The lesson to be drawn from the by now extensive body of experimental evidence on earwitness-related tasks is that mistaken identity is every bit as real a risk in speaker identification as in visual identification. Some experiments (e.g. Rose and Duncan 1995) have shown that mistakes are made even in the identification of close friends and relatives, so even a claim to have identified a voice with which the earwitness was previously familiar may not be accurate. In my view, no prosecution can rely predominantly on earwitness identification of a prior known voice, or subsequent identification of a suspect.

With subsequent identification, the evidential value depends on the care with which the identification task is presented. To play the witness a tape of the suspect and ask ‘is this the man/woman you heard?’ (a ‘line-up of one’) provides no safeguard against false identification. As with visual identification, a proper ‘parade’ or ‘line-up’, by placing the suspect in a group of others, means that the witness cannot merely say ‘yes’ in an attempt to be co-operative, and, in the worst case where the witness insists on making an identification but is only able to guess, affords at least a probabilistic protection to an innocent suspect – if the line-up is properly constructed, he or she has only a one-in-eight (or so) chance of being picked.

The theory of line-ups, visual or auditory, is far from established, however. Even the basic matter of selection of foils is open to discussion (e.g. Wells 1993: 563-4). Should they resemble the suspect? The reductio ad absurdum of this strategy is that the perfect line-up would consist of the suspect and nine identical clones, which clearly would present an impossible task. The alternative, that the foils should merely satisfy the characteristics of the perpetrator described by witnesses, is probably more logically defensible, but has the disadvantage that the worse the witnesses’ descriptions, the more variation the line-up could contain, and the more likely an inadvertent resemblance between an innocent suspect and the perpretrator is to result in false identification.

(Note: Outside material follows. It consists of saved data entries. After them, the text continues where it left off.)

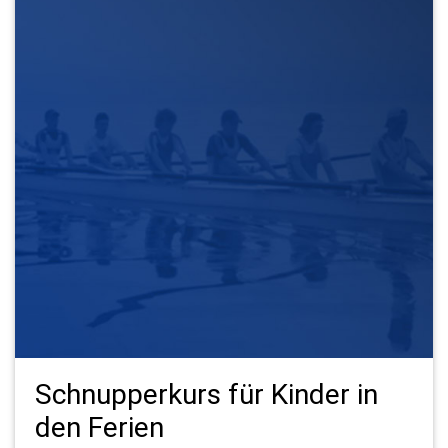
Schnupperkurs für Kinder in
den Ferien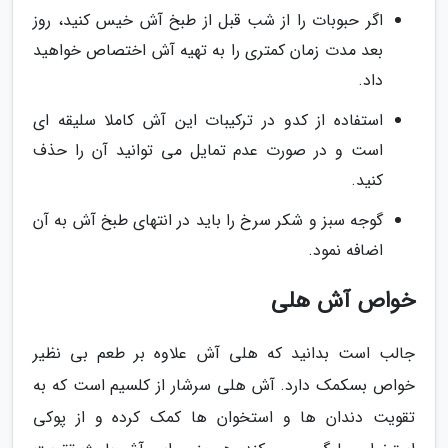
اگر حبوبات را از شب قبل از طبخ آش خیس کنید، روز
بعد مدت زمان کمتری را به تهیه آش اختصاص خواهید
داد.
استفاده از کدو در ترکیبات این آش کاملا سلیقه ای
است و در صورت عدم تمایل می توانید آن را حذف
کنید.
گوجه سبز و شکر سرخ را باید در انتهای طبخ آش به آن
اضافه نمود.
خواص آش هلی
جالب است بدانید که هلی آش علاوه بر طعم بی نظیر
خواص بسکمک دارد. آش هلی سرشار از کلسیم است که به
تقویت دندان ها و استخوان ها کمک کرده و از پوکی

When it comes to auditory line-ups, the technique is still in its infancy; though this may have the advantage that the police are more likely to seek help when constructing a voice line-up than a visual line-up. The multidimensionality of voices means that the definition of ‘similar’ is far from trivial, and requires expert advice. Nolan and Grabe (1996) describe in detail a case in which the line-up was subjected to two pre-tests with listeners to ensure that the suspect’s voice neither stuck out from the foils, nor was indentifiable as stereotypically that of a sex-offender (the relevant crime). The witness identified the suspect with a high degree of confidence, and although the resultant line-up was challenged by the defence on some grounds, I believe it was essentially a fair test of the witness’s ability to identify the suspect’s voice as that of her attacker, and a conviction resulted. I was also recently consulted by a police force who had, with considerable thought but without expert phonetic advice, put together two voice line-ups. They played them to me, and in each case, to the policemen’s dismay, I was able with little difficulty to tell which the suspect’s voice was. This was because all samples except the suspects’ samples were clearly read speech. I advised them to collect their foil samples by conducting mock police interviews (the suspect’s sample is standardly extracted from recorded police interviews in the British legal systems). This is a relatively simple strategy for police who wish to construct a line-up themselves to adopt, and I believe it would be the single most effective step towards making a line-up of this type fair.